* WHAT YOU SHOULD DO: Rewrite the data below with every "photo" changed to "image" and nothing else altered, and leave the pictures out of your answer.

* SUPPLIED INFORMATION:
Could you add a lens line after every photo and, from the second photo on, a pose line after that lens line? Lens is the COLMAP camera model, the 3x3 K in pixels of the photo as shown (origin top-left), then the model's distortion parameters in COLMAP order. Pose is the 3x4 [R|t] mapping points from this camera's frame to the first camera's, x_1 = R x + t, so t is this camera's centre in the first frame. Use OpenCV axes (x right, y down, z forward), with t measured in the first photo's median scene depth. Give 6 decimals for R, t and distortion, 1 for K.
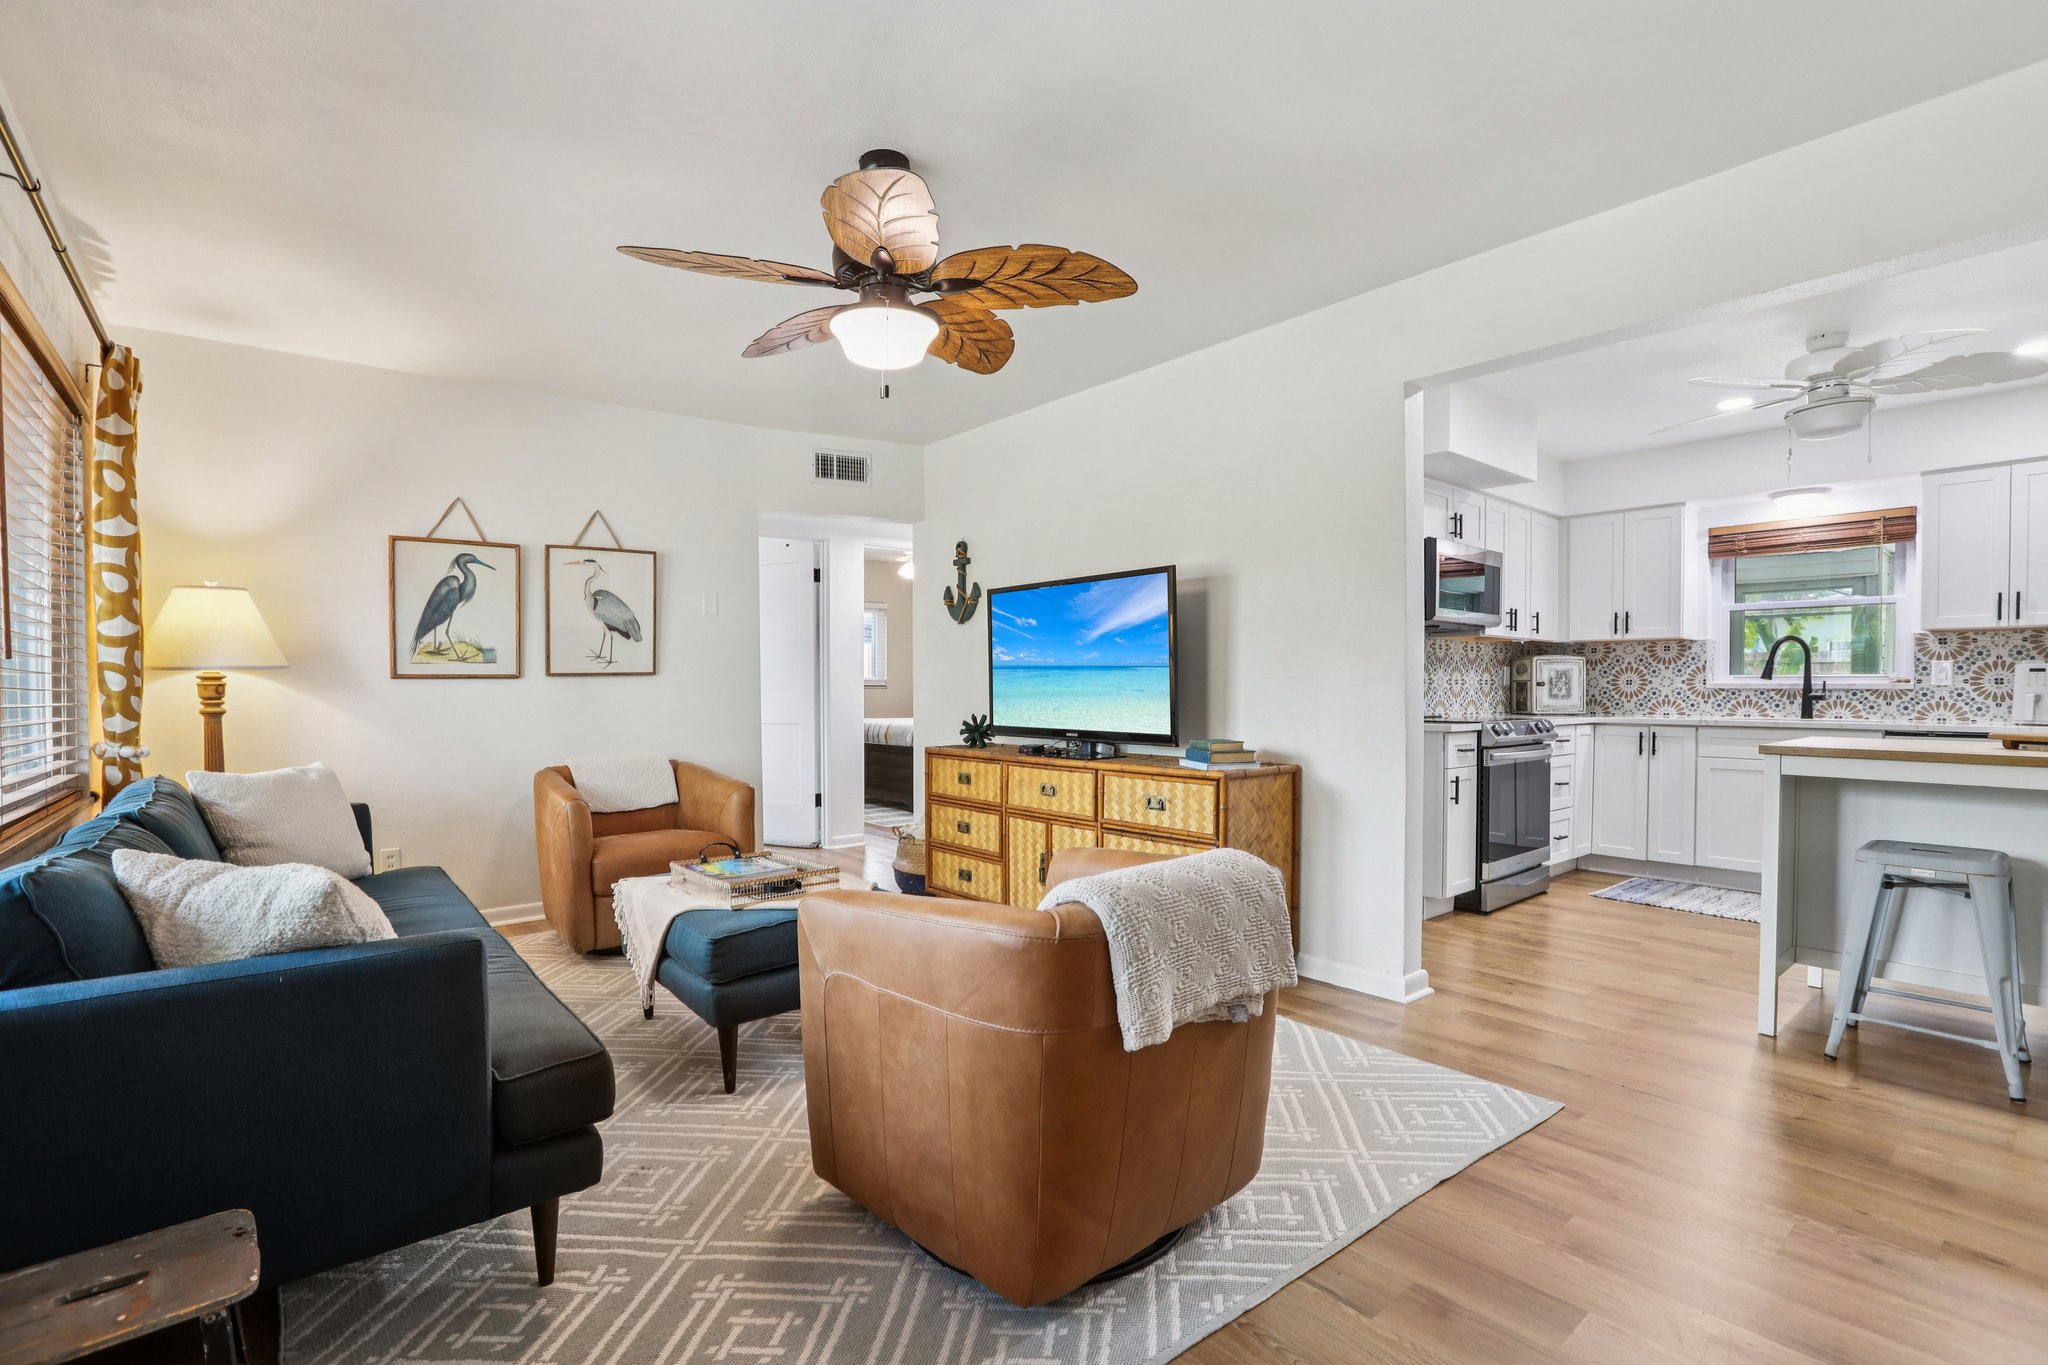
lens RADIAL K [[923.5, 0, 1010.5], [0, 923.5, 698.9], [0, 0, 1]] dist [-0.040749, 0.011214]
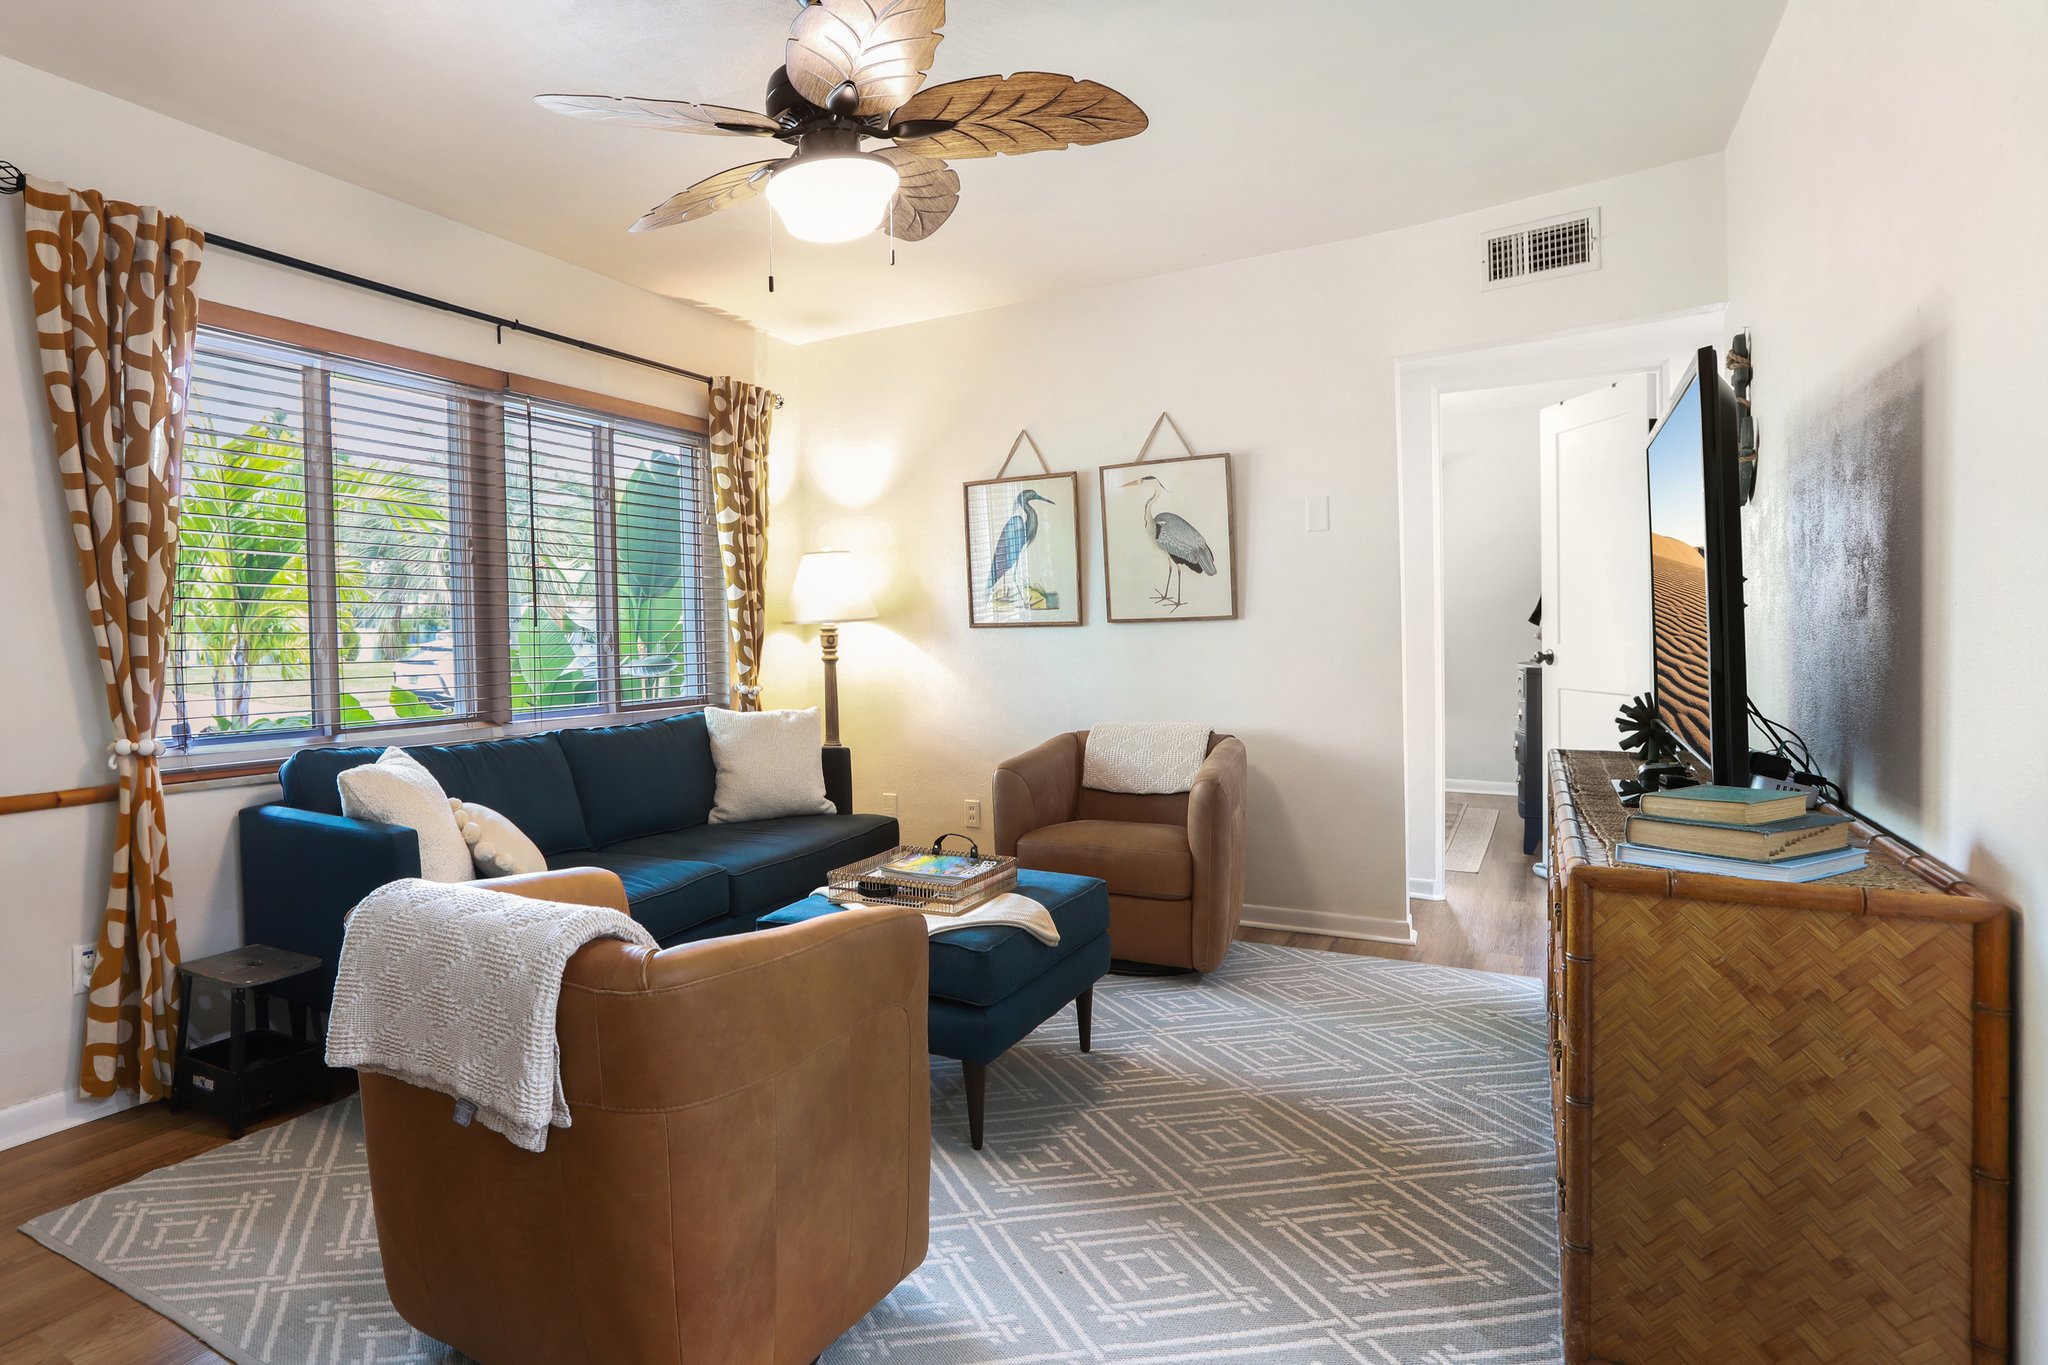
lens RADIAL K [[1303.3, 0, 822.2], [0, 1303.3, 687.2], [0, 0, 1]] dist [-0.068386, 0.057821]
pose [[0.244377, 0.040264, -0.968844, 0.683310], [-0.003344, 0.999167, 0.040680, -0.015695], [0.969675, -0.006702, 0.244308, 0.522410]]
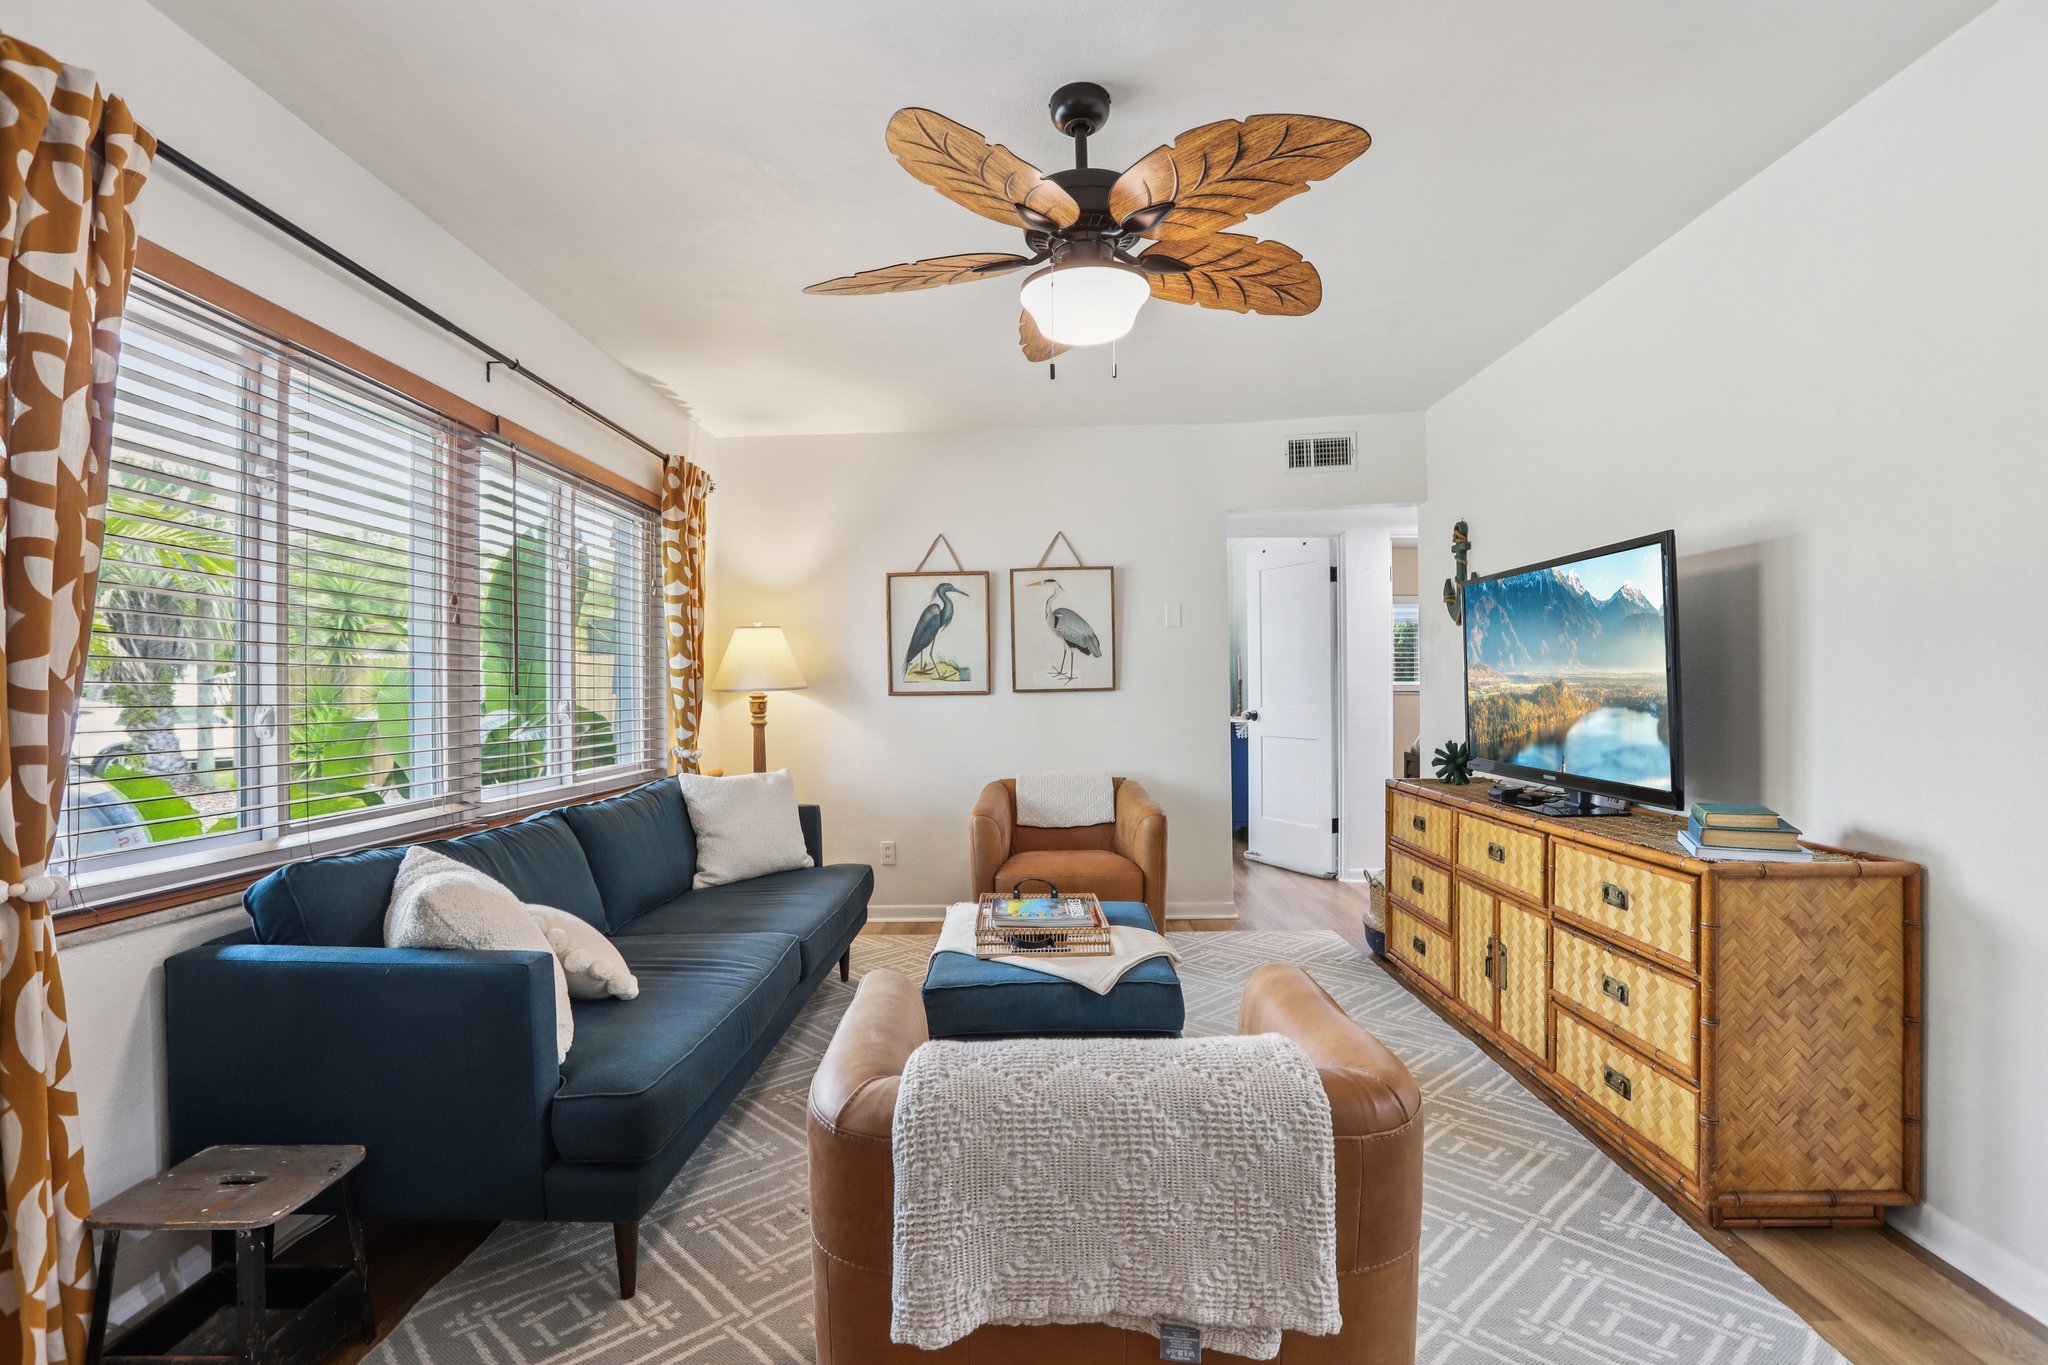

* RESPONSE AREA:
Could you add a lens line after every image and, from the second image on, a pose line after that lens line? Lens is the COLMAP camera model, the 3x3 K in pixels of the image as shown (origin top-left), then the model's distortion parameters in COLMAP order. Pose is the 3x4 [R|t] mapping points from this camera's frame to the first camera's, x_1 = R x + t, so t is this camera's centre in the first frame. Use OpenCV axes (x right, y down, z forward), with t measured in the first image's median scene depth. Give 6 decimals for R, t and distortion, 1 for K.
lens RADIAL K [[923.5, 0, 1010.5], [0, 923.5, 698.9], [0, 0, 1]] dist [-0.040749, 0.011214]
lens RADIAL K [[1303.3, 0, 822.2], [0, 1303.3, 687.2], [0, 0, 1]] dist [-0.068386, 0.057821]
pose [[0.244377, 0.040264, -0.968844, 0.683310], [-0.003344, 0.999167, 0.040680, -0.015695], [0.969675, -0.006702, 0.244308, 0.522410]]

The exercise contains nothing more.